Марш Военно-Воздушных сил.
Когда начались налеты на Москву, дед-воздухоплаватель решил, что для нас с матерью безопасным убежищем будет подмосковный засекреченный авиазавод. В первую же ночь немцы стали бомбить секретное предприятие, и если попадается мне война, вспоминаю: уханье взрывов, трясется земля, вспышки, мать положила меня на пол и накрыла своим телом. Рядом с мамой не боялся, чувствовал, как она дрожит, я – нет. Вспышки, озарявшие комнату, напоминали кино – «Огни большого города». Мы с Марусей несколько раз смотрели. Вместо гуляния на свежем воздухе шли от нашего дома прямо через площадь в «Центральный». Взрывы, от которых тряслась земля, у меня смешались с раскатами хохота, от которого дрожали стены кинотеатра.
«Бутылка кахетинского помогла нам забыть о скромном числе блюд».
«Герой нашего времени».
На конном заводе в горах Кавказа дали мне лошадь под седлом, вместе с табунщиками я поднялся к утесу, на одном из этюдов запечатленному Лермонтовым. Табунщики разъехались по своим участкам, спускаться вниз мне предстояло в одиночестве, к тому же в сумерках, и я опасался потерять дорогу. На удачу нашелся попутчик – домой собрался закончивший смену. Это был тип толстовский из «Казаков». Рослый, сухощавый, широкоплечий, он ещё как бы раздался в плечах, когда накинул бурку. Мы тронулись. Вожатый мой пустил свою лошадь крупной рысью, всё прибавляя и прибавляя. Спускались с гор, на нас опускалась темнота. Гнали по ущелью. Слева вздымался обрыв, уходящий в небо, и справа обрыв уходящий в небо. Сверху звезды. Луны не было. Я держался следом за черным пологом бурки, слегка вздымавшейся над крупом передового коня. Неслись минут сорок. «Пошли вечерять», – сказал мой ведущий, когда мы достигли цели и расседлали лошадей, почти не вспотевших, хорошо втянутых.

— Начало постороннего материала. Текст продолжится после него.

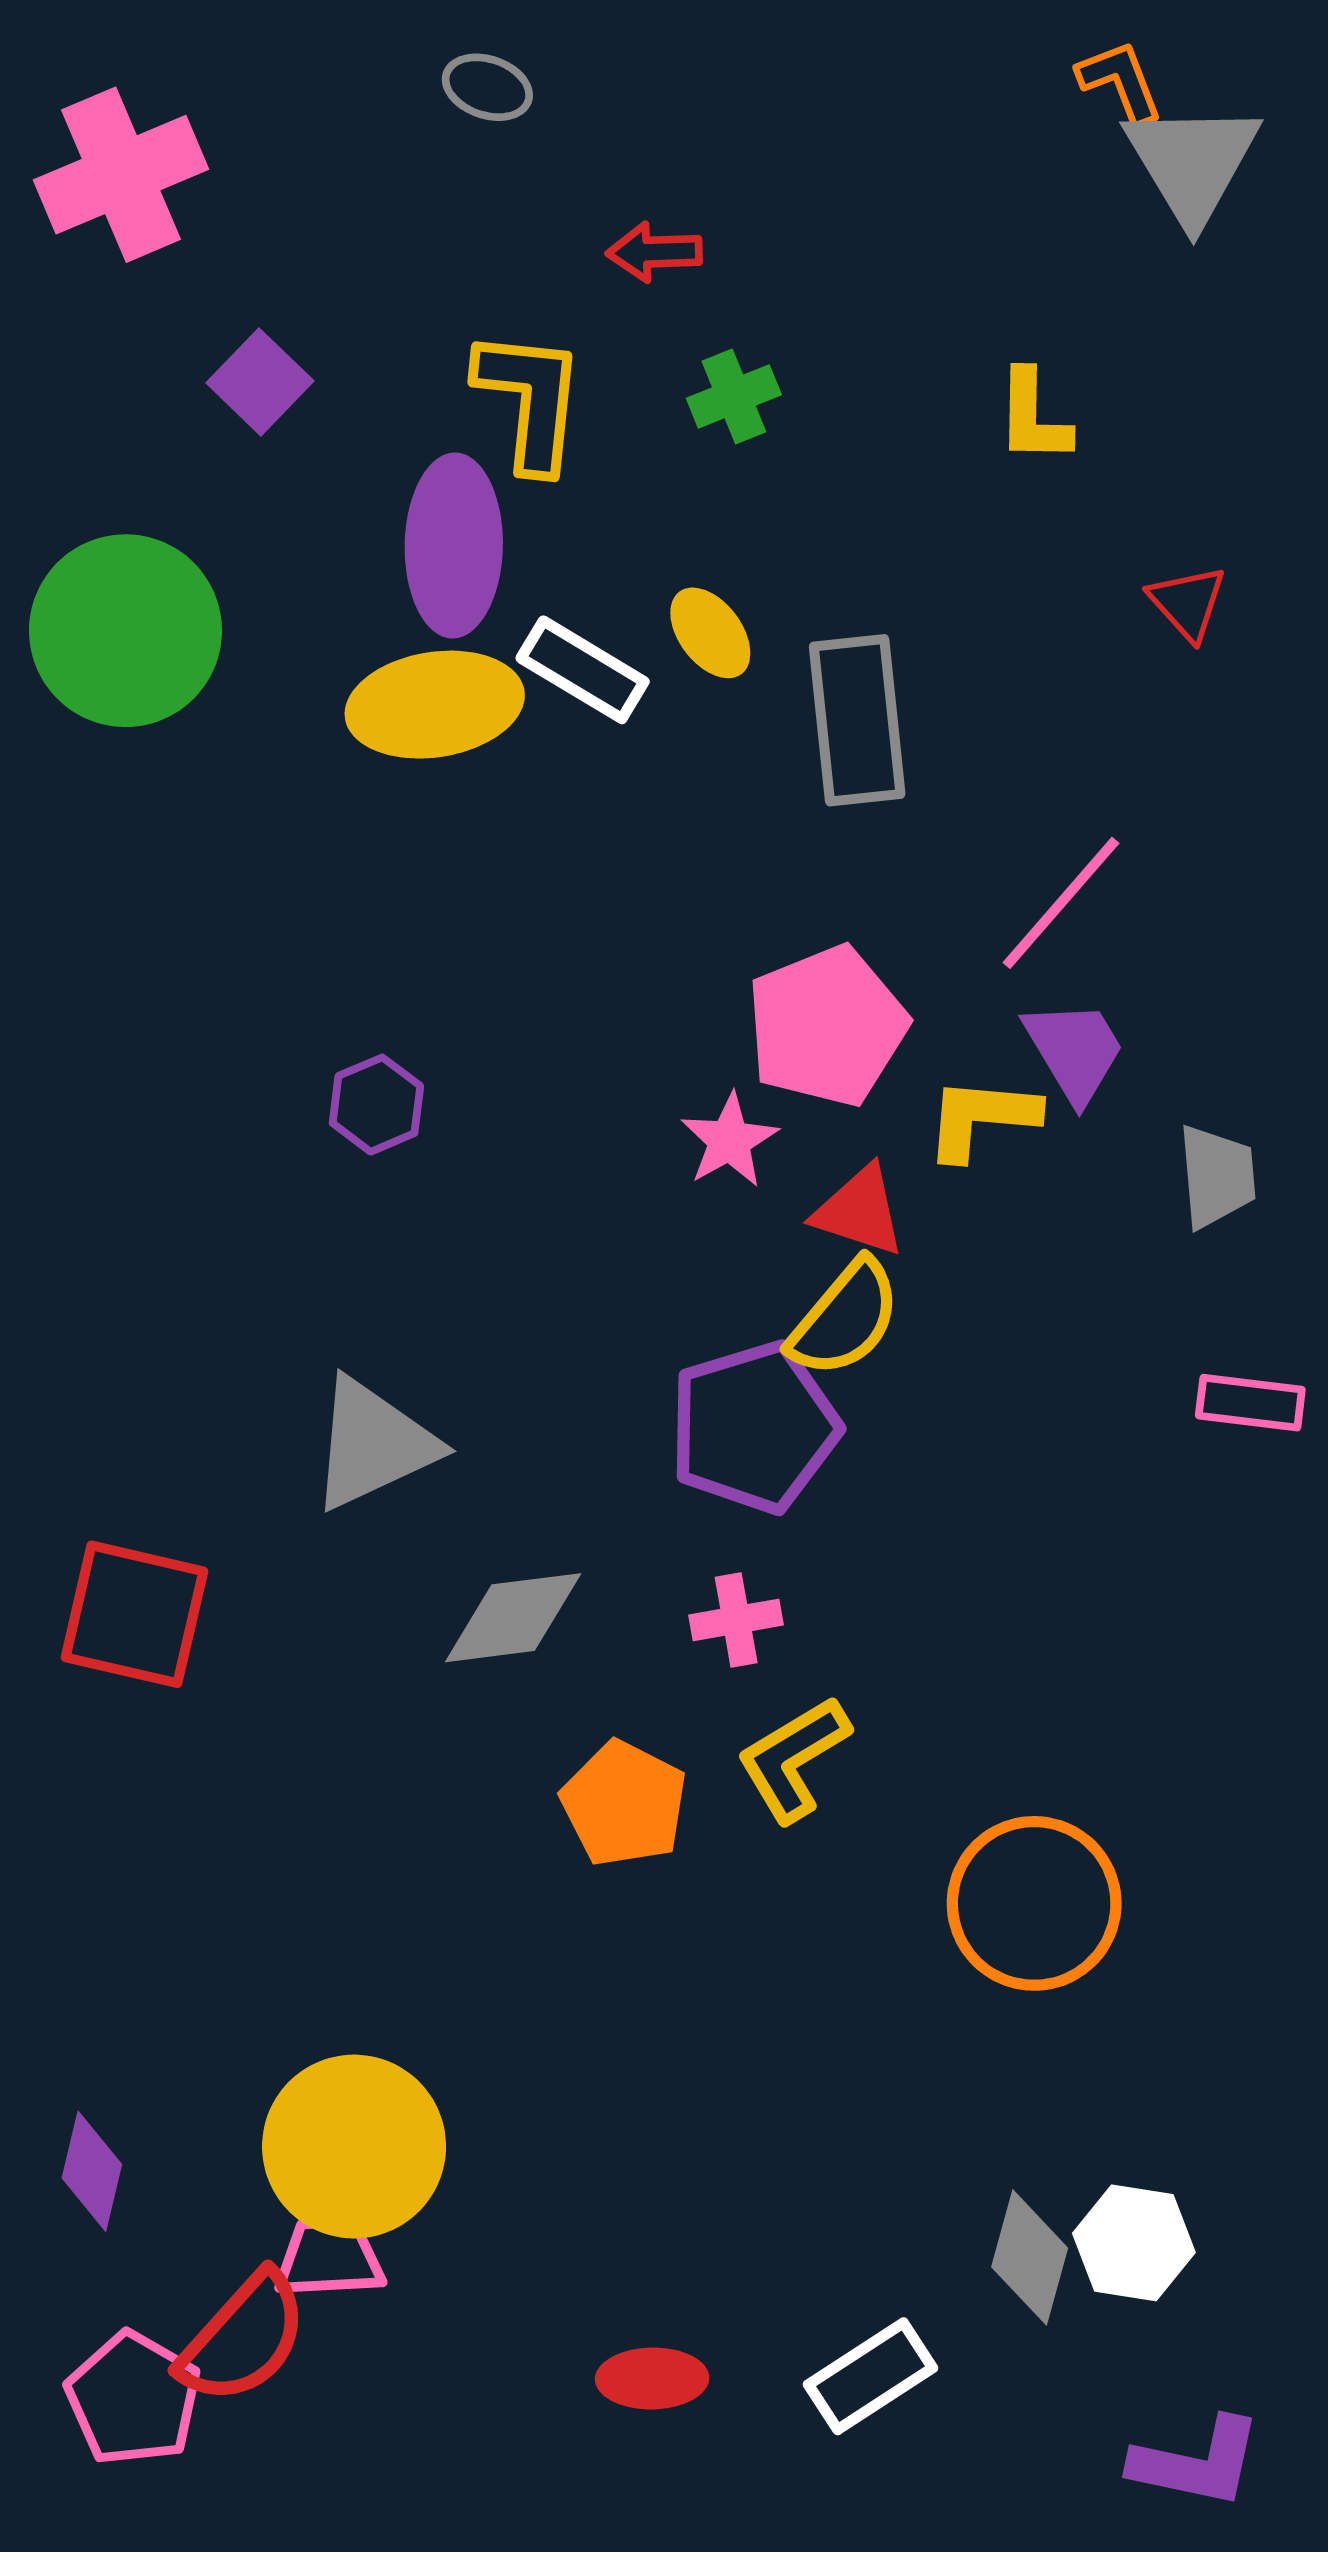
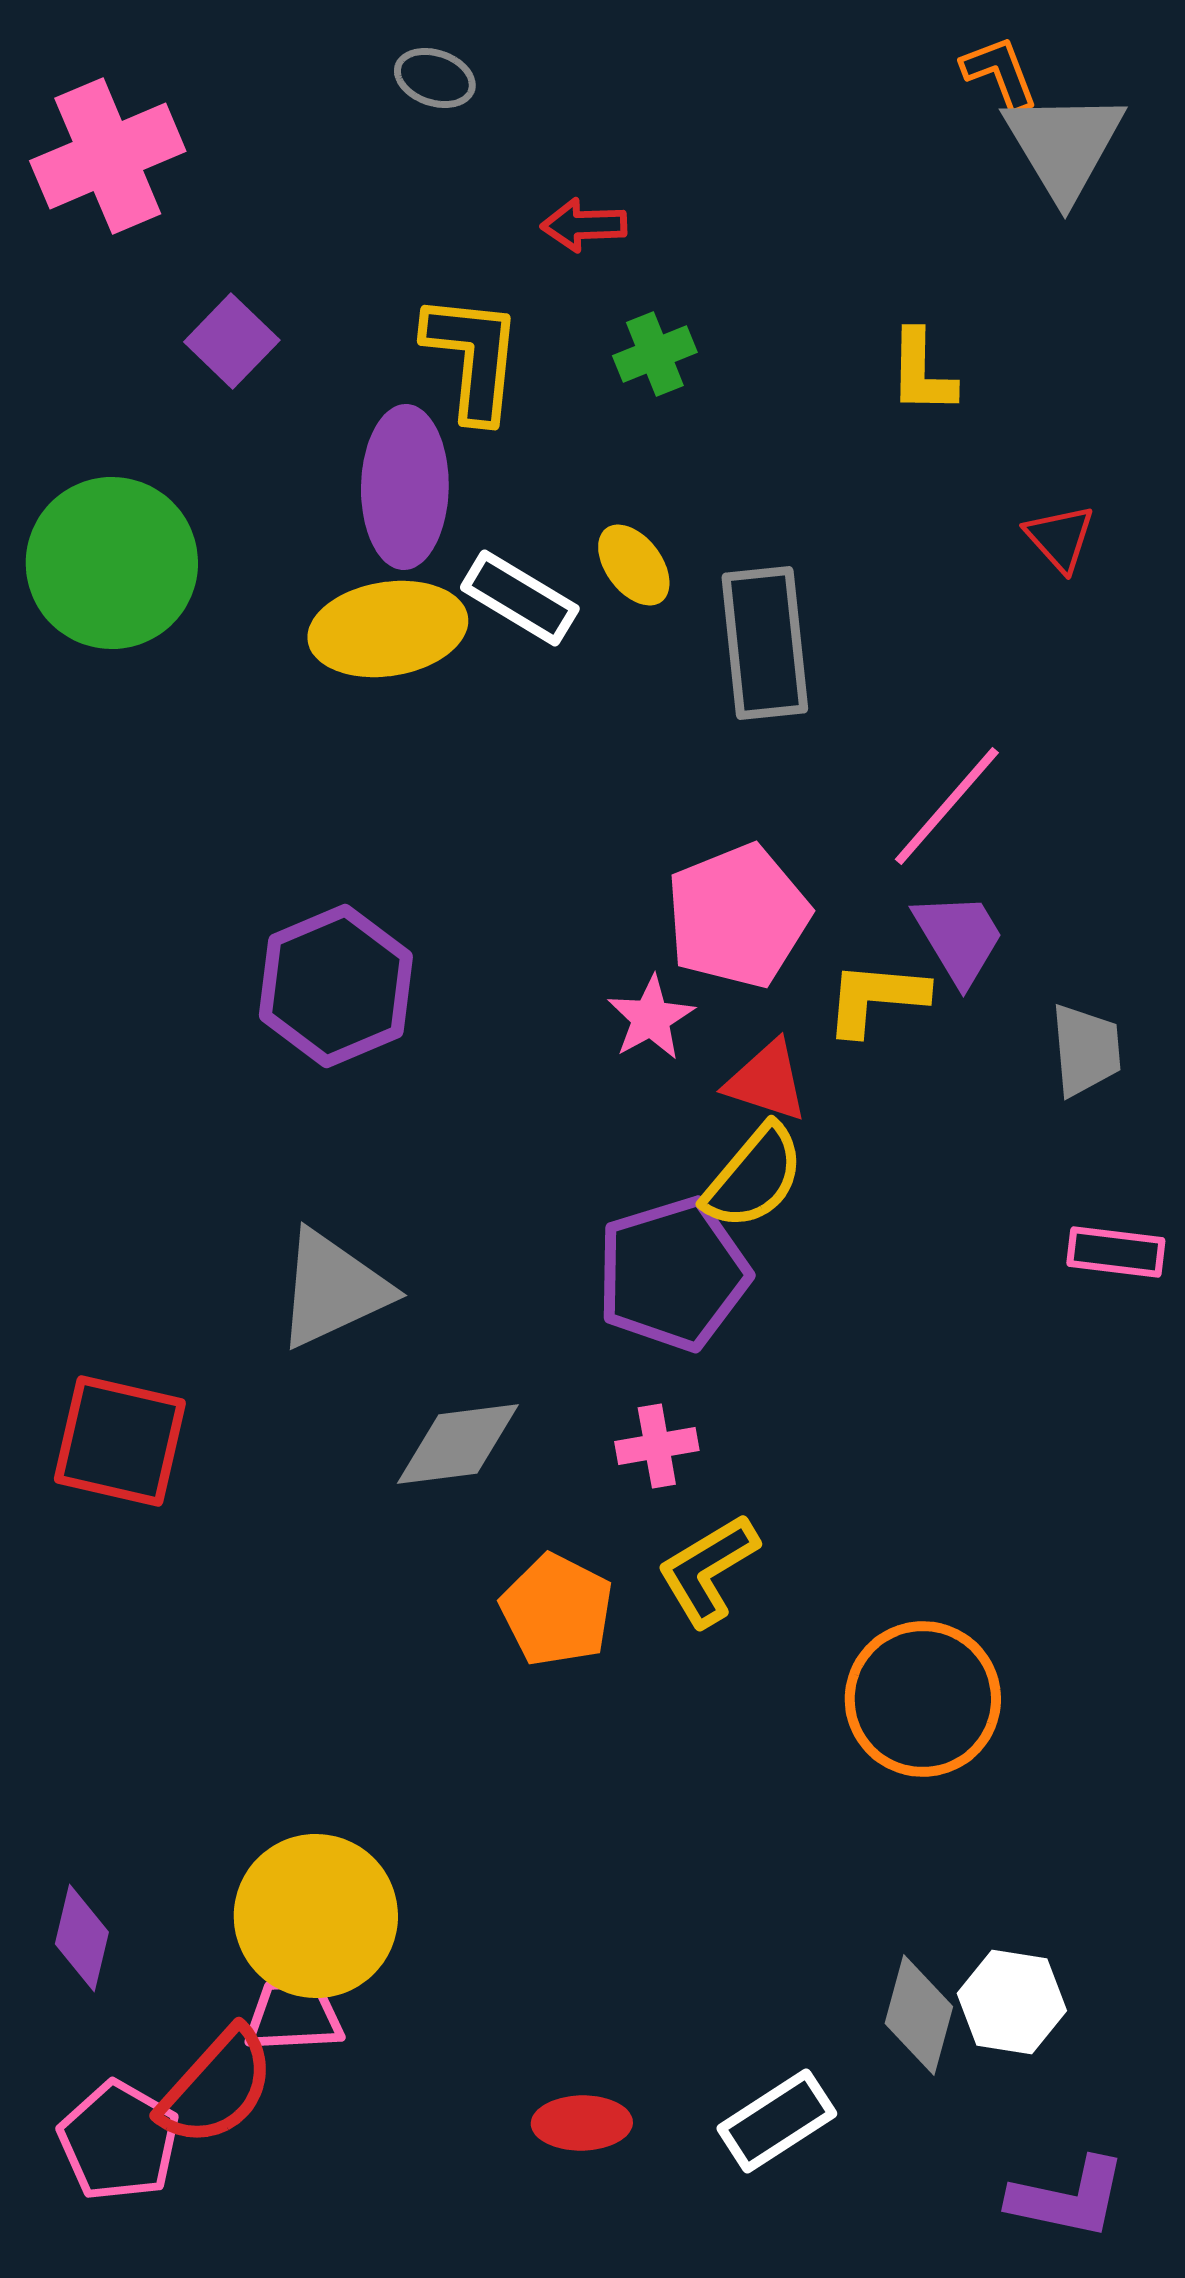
purple hexagon: (376, 1105) -> (336, 986), size x1.8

Приглашение вызвало у меня в памяти цитату из «Героя нашего времени». Мы ещё в школе, поедая на большой перемене свои бублики (каждому бублик, бесплатно), потешались над аристократической привередливостью Печорина: попутчикам, вынужденным из-за непогоды остановиться в горах, пришлось за ужином удовольствоваться всего лишь фазаном и кахетинским. У меня же от приглашения табунщика разыгралось воображение, в мечтах рисовалась трапеза в лермонтовском роде. Появилась дочь хозяина, девушка лет семнадцати (местная Бэла), было, кому сготовить ужин, но, видно, готовить было нечего. Какое там кахетинское! Что за жаркое? Хлеба не было! Девушка принесла небольшой арбуз. Табунщик разрезал арбуз, четвертинку, прежде чем предложить мне, зажимал в широкой ладони и с яростью, да, с яростью ударял кулаком по столу. Стол сотрясался, из арбуза, словно выбитые зубы, разом выскакивали черные косточки. Получил я две четвертинки, он взял две других. В горах табунщики питались лапшой, это я уже знал, а вот какова оказалась вечерняя трапеза труженика, который провёл день в седле.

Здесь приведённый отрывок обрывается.